Another technique is to provide a stress layer over the transistor. Variants of stress layers can be used for mobility and performance boost of devices. For example, stress can be provided by a contact etch stop layer (CESL), single layers, dual layers, stress memory transfer layers, and STI liners. Most of these techniques use nitride layers to provide tensile and compressive stresses, however other materials can be used in other applications, e.g., HDP oxide layers.
In other applications, SiGe can be utilized. For example, a silicon layer can be formed over a SiGe layer. Due to the different lattice structures, the SiGe will impart a strain onto the silicon layer. This strained silicon layer can be utilized to fabricate faster transistors. FIGS. 1a-1c provide examples of conventional stress-inducing layers. In each case, an n-channel transistor 10 and a p-channel transistor 12 are formed in a silicon substrate 14. Due to differences in electron and hole mobility for n-channel or p-channel transistors respectively, it is desirable to cause a compressive stress in the p-channel transistor 12 and a tensile stress in the n-channel transistor 10.
FIGS. 1a and 1b provide an example that uses a single layer 16 that can induce a tensile stress. Since the tensile stress will adversely affect the p-channel transistors, the layer is etched away in the example of FIG. 1a. In the example of FIG. 1b, the layer is amorphized (e.g., with a germanium implant) to relax or dissolve the stress in the portions of the layer 16 overlying the p-channel transistor 12. These two embodiments have the disadvantage that only the n-channel transistor 10 is strained.
FIG. 1c shows an example of a structure that includes a dual layer. In this case, a tensile stress inducing layer 16 is formed over the n-channel transistor 10 and a compressive stress inducing layer 18 is formed over the p-channel transistor 12. As an example, U.S. Pat. No. 6,573,173 discloses an implementation where first and second nitride layers are formed over the PMOS and NMOS transistors using first and second plasma-enhanced chemical vapor deposition (PECVD) processes, respectively. The first deposition provides a tensile nitride film to impart a compressive stress in the channel region of the PMOS device, in turn, increasing the PMOS carrier mobility. The tensile film is removed from over the NMOS device, and the second deposition then provides a compressive nitride film over the NMOS transistor. This compressive film is removed from over the PMOS device, but remains over the NMOS so as to induce a tensile stress in the NMOS channel region.
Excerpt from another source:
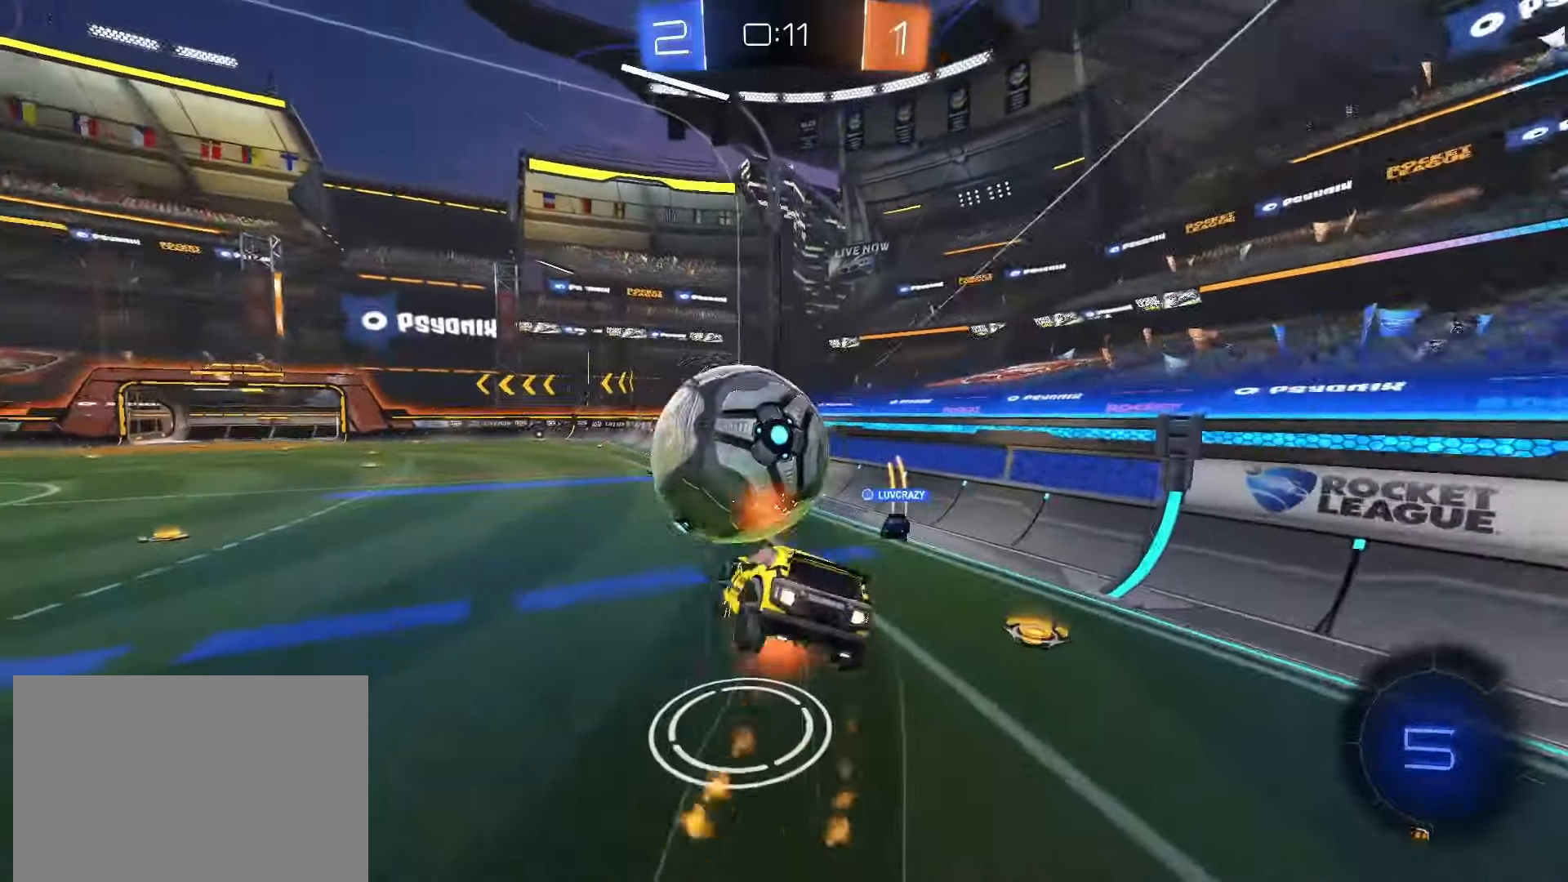
{"dt_ms": 500, "buttons": ["L1", "R2"], "left_stick": "down-right", "right_stick": "center", "events": [[33, "CROSS", "up"], [33, "SQUARE", "up"], [67, "left_stick", "down"], [467, "L1", "down"], [500, "left_stick", "down-right"]]}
Another method of inducing strain into the transistor utilizes a modified shallow trench isolation (STI) region. One method includes lining a STI recess with a stressor before filling the recess with a dielectric. The stressor can then impart a stress onto the adjacent semiconductor.
A problem with conventional stress-inducing structures and methods is integrating them with existing CMOS manufacturing methods. This stems from the fundamentally different requirements for enhancing PMOS versus NMOS performance. A tensile channel stress is most effective for NMOS devices, while a compressive channel stress is most effective for PMOS devices. These distinct requirements burden semiconductor manufacturing, particularly CMOS manufacturing, because NMOS and PMOS devices each demands separate methods, steps, or materials.